Was zunächst wie ein äußerst geringer Mehrwert wirkt, soll für Google und Nutzer aber gewichtige Vorteile bieten. So tritt der Internet-Riese als Vermittler auf und dürfte entsprechend eine Provision bei jedem erfolgreichen Geschäft erhalten, Käufer müssen hingegen weniger sensible Daten übermitteln. Denn die Abrechnung erfolgt direkt über Google, der Händler erhält somit lediglich die Bestätigung der erfolgten Zahlung, nicht aber Kreditkarteninformationen oder ähnliches.

Allerdings soll es während der Testphase diverse Einschränkungen geben. Zum einen soll der neuen Button lediglich in der mobilen Suche eingeblendet werden, zum anderen nehmen anfangs nur wenige Händler am Programm teil, darunter unter anderem die US-Kaufhauskette Macy’s. Ob diese lediglich in Form der Provision für die Teilnahme zahlen müssen, ist unklar. Denn der Quelle zufolge wird der Button nur innerhalb der gesponserten Suchergebnisse angezeigt.
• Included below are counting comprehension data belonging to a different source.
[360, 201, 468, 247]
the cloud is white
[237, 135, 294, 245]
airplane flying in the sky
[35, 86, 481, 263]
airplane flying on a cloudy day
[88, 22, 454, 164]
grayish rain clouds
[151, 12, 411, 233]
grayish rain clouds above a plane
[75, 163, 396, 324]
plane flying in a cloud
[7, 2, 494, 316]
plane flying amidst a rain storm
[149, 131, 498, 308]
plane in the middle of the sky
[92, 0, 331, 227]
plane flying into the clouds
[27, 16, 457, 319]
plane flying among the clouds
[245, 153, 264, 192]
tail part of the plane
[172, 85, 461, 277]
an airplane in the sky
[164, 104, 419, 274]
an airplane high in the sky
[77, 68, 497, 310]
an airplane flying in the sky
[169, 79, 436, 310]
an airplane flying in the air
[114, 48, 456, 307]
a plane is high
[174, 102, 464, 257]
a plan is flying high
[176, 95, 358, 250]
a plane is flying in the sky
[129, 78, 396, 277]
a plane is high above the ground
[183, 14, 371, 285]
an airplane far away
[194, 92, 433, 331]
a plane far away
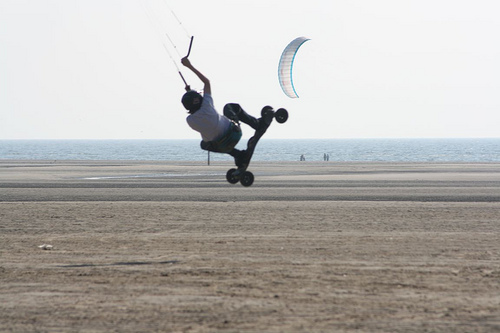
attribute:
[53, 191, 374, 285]
ground — covered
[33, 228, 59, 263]
rock — grey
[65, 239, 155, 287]
shadow — cast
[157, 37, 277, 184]
person — airborn, holding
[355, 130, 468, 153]
water — standing, calm, blue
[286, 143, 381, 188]
people — standing, grouped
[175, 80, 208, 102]
helmet — black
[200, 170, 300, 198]
wheels — black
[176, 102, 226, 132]
shirt — white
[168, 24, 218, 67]
pole — wooden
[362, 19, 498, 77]
sky — white, gray, grey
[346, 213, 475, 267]
sand — brown, tan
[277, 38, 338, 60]
object — flying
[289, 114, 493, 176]
ocean — here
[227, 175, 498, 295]
beach — sand, here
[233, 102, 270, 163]
skateboard — under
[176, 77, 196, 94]
hand — black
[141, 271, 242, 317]
terrain — rough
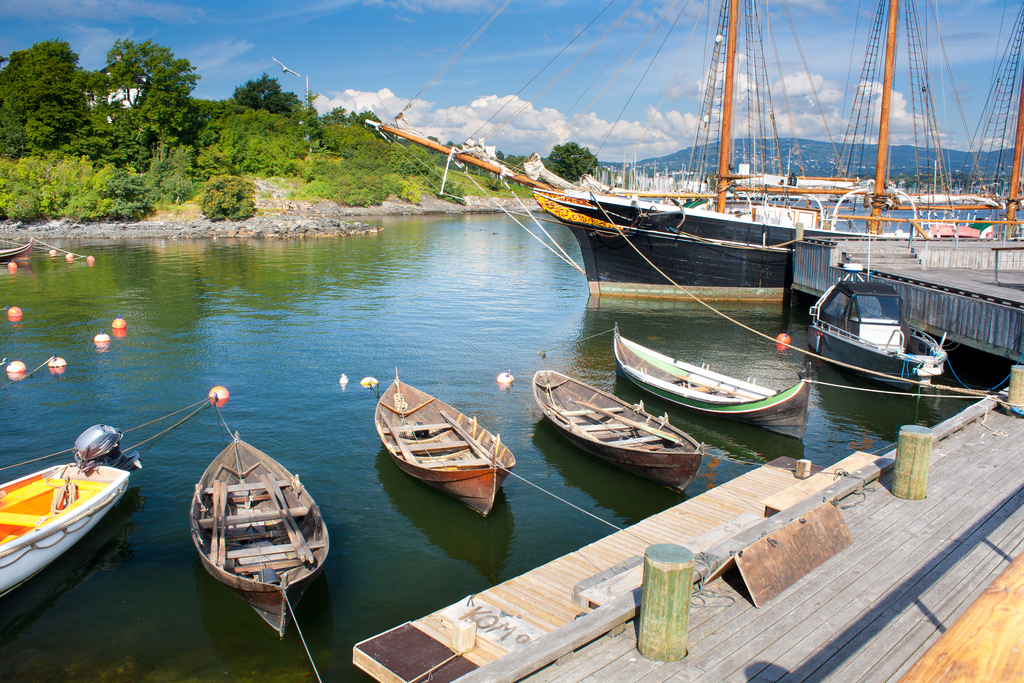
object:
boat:
[360, 0, 1023, 312]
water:
[269, 246, 411, 362]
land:
[186, 92, 318, 159]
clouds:
[443, 83, 542, 137]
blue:
[364, 25, 419, 53]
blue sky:
[0, 0, 1023, 136]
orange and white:
[775, 332, 792, 350]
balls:
[774, 331, 794, 352]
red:
[455, 470, 491, 492]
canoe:
[373, 364, 519, 519]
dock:
[785, 235, 1024, 368]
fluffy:
[393, 99, 699, 144]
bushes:
[147, 101, 294, 184]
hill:
[164, 116, 399, 225]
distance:
[747, 116, 1023, 178]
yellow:
[555, 199, 568, 218]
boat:
[0, 462, 132, 600]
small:
[805, 252, 953, 392]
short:
[889, 423, 935, 501]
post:
[866, 0, 899, 237]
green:
[715, 405, 742, 411]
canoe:
[532, 368, 706, 493]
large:
[354, 0, 1023, 313]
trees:
[0, 36, 115, 162]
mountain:
[654, 127, 949, 188]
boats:
[188, 429, 333, 639]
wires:
[391, 0, 515, 124]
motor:
[854, 338, 947, 388]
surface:
[280, 207, 515, 329]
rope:
[595, 198, 998, 401]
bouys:
[495, 368, 516, 389]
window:
[855, 294, 900, 320]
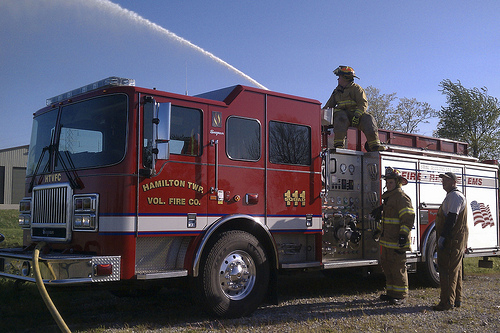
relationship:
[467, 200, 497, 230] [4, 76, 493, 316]
flag on firetruck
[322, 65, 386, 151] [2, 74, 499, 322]
firefighter on truck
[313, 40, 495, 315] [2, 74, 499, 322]
firefighters beside truck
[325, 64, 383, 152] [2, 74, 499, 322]
firefighter seated on top of truck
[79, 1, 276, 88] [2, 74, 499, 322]
water coming out of truck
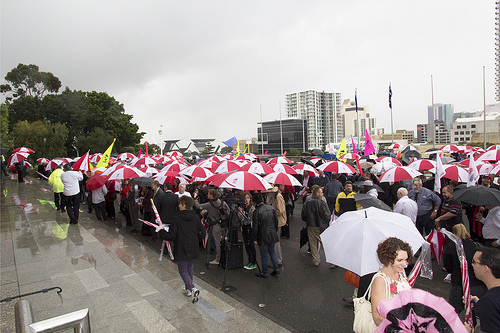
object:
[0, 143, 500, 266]
crowd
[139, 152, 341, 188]
umbrellas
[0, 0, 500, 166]
weather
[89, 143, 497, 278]
people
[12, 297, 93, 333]
stairs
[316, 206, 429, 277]
umbrella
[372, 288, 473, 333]
umbrella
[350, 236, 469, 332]
woman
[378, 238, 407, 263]
hair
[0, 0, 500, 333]
background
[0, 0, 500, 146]
sky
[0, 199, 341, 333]
ground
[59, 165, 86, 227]
man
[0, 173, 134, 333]
sidewalk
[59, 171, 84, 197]
shirt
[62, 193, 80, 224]
pants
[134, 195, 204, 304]
woman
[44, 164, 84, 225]
people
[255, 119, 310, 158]
building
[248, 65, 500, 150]
town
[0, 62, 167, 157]
trees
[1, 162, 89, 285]
road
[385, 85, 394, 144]
poles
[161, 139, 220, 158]
houses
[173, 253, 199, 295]
pants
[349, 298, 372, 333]
bag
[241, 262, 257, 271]
shoes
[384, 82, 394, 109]
flags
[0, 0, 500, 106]
clouds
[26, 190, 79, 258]
reflections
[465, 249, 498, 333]
man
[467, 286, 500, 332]
shirt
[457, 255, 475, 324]
umbrella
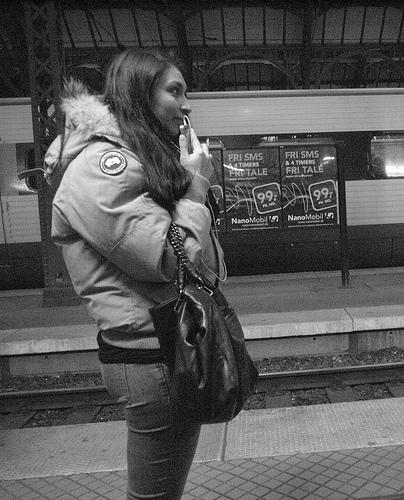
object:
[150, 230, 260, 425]
purse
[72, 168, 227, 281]
arm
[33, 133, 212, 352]
coat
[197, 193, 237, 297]
jack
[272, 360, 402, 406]
tracks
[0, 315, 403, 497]
ground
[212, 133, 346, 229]
advertisement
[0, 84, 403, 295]
train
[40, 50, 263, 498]
girl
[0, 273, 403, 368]
platform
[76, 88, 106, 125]
fur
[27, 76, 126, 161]
hood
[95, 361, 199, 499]
jeans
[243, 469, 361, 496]
tiles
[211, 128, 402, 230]
window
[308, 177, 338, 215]
99 cents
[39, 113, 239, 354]
jacket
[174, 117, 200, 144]
cellphone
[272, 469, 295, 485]
pattern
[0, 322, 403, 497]
sidewalk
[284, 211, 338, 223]
words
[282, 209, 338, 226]
nano mobile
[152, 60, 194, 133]
face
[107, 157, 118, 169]
square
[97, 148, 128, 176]
logo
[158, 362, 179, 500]
crease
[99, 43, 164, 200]
hair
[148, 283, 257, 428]
bag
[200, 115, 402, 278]
background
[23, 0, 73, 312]
beam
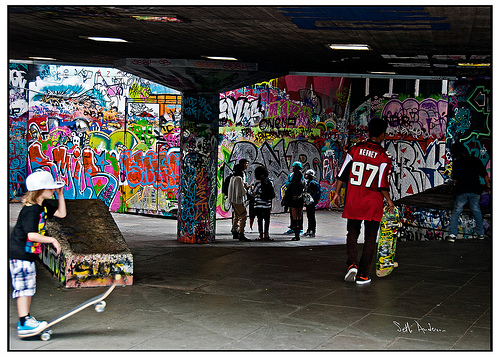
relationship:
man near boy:
[328, 111, 405, 286] [15, 166, 72, 333]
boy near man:
[15, 166, 72, 333] [328, 111, 405, 286]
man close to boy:
[328, 111, 405, 286] [15, 166, 72, 333]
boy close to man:
[15, 166, 72, 333] [328, 111, 405, 286]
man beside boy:
[328, 111, 405, 286] [15, 166, 72, 333]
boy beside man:
[15, 166, 72, 333] [328, 111, 405, 286]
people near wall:
[225, 143, 326, 239] [18, 60, 493, 226]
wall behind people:
[18, 60, 493, 226] [225, 143, 326, 239]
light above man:
[322, 42, 375, 55] [328, 111, 405, 286]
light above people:
[322, 42, 375, 55] [225, 143, 326, 239]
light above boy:
[322, 42, 375, 55] [15, 166, 72, 333]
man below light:
[328, 111, 405, 286] [322, 42, 375, 55]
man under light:
[328, 111, 405, 286] [322, 42, 375, 55]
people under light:
[225, 143, 326, 239] [322, 42, 375, 55]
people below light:
[225, 143, 326, 239] [322, 42, 375, 55]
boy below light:
[15, 166, 72, 333] [322, 42, 375, 55]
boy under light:
[15, 166, 72, 333] [322, 42, 375, 55]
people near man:
[225, 143, 326, 239] [328, 111, 405, 286]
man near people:
[328, 111, 405, 286] [225, 143, 326, 239]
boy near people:
[15, 166, 72, 333] [225, 143, 326, 239]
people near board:
[225, 143, 326, 239] [373, 200, 408, 278]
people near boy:
[225, 143, 326, 239] [15, 166, 72, 333]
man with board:
[328, 111, 405, 286] [373, 200, 408, 278]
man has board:
[328, 111, 405, 286] [373, 200, 408, 278]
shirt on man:
[339, 142, 390, 219] [328, 111, 405, 286]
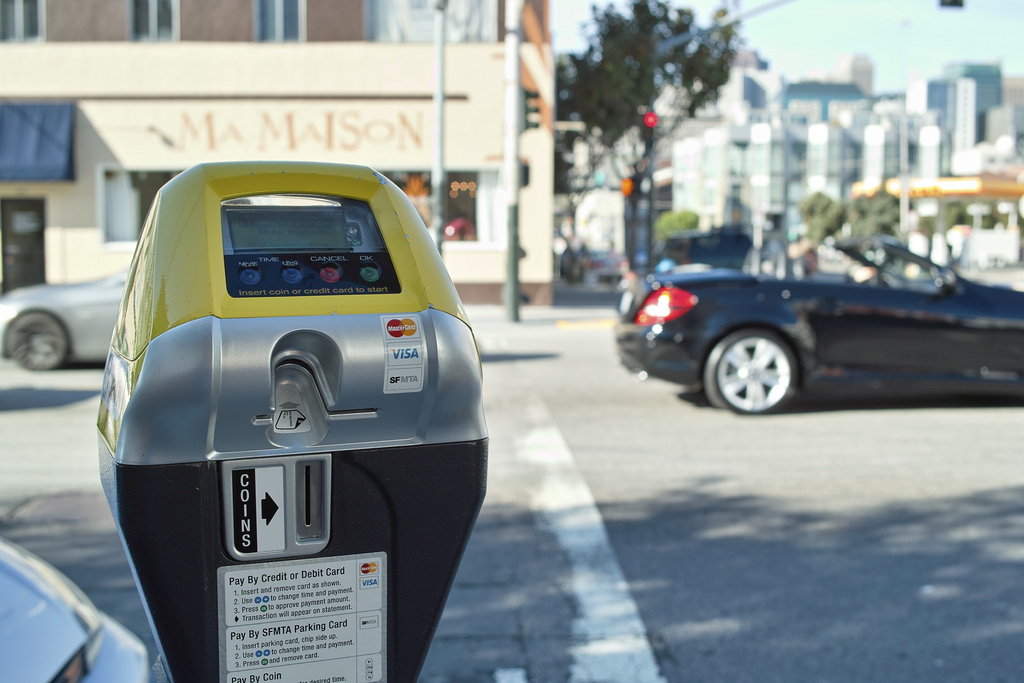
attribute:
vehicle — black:
[610, 229, 1022, 414]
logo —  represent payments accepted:
[382, 367, 428, 391]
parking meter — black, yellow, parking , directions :
[96, 155, 512, 678]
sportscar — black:
[616, 229, 1022, 422]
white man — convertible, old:
[784, 225, 826, 276]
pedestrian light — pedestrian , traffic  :
[616, 169, 645, 205]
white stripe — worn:
[499, 376, 664, 680]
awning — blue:
[0, 99, 86, 189]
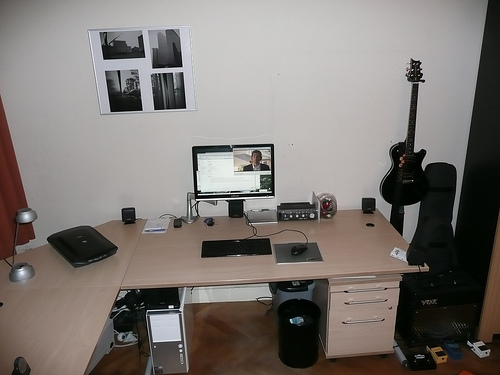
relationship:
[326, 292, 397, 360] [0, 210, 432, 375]
drawer of desk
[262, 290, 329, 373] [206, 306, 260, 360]
can on floor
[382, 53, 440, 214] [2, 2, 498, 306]
guitar on wall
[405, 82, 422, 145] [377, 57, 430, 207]
neck on guitar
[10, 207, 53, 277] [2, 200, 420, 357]
lamp on desk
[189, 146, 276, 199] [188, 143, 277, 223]
screen of computer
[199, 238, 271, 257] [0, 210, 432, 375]
keyboard on desk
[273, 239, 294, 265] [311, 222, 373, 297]
mouse pad on desk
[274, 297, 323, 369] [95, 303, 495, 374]
can on floor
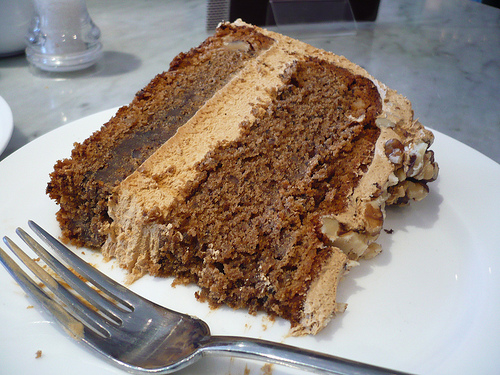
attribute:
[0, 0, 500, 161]
table — marble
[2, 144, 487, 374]
plate — white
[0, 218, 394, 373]
fork — stainless steel, white , smudges 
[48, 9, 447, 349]
cake — sliced, brown and light brown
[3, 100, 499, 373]
saucer — white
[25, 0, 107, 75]
salt shaker — clear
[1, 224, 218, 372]
fork — silver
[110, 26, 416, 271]
piece cake — tan and brown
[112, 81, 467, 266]
cake — sliced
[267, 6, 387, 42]
document holder — clear, plastic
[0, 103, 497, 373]
plate — white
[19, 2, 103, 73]
object — glass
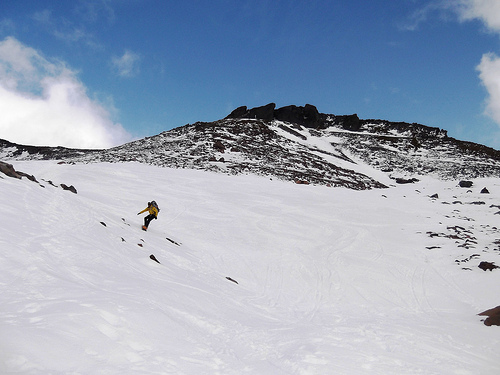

Mit einem solchen Schritt dürfte das Unternehmen wieder verstärkt in den Fokus von Kartellwächtern rücken. Immerhin würde die Suchmaschine so nicht nur über Werbung in Form bezahlter Links Einnahmen generieren, sondern gleichzeitig auch über die Provision. Dies dürfte auch potentielle Konkurrenten wie Amazon oder eBay stören und auf den Plan rufen. Skepsis deutet sich aber auch auf Seiten des Handels an. Denn von dort ist schon jetzt leichte Kritik zu hören. So würden diese auf mitunter wertvolle Kundeninformationen wie E-Mail-Adressen so wie den mehr oder minder direkten Kontakt verzichten müssen. Öffentlich kommentieren wollte die Pläne aber noch niemand.

Update: Gegenüber Recode hat Google die Pläne bestätigt. Obwohl die Umsetzung bereits in Kürze erfolgen soll, bleiben Details weiterhin unbekannt. Für Aufklärung dürfte jedoch die Google I/O sorgen, die am heutigen Abend startet.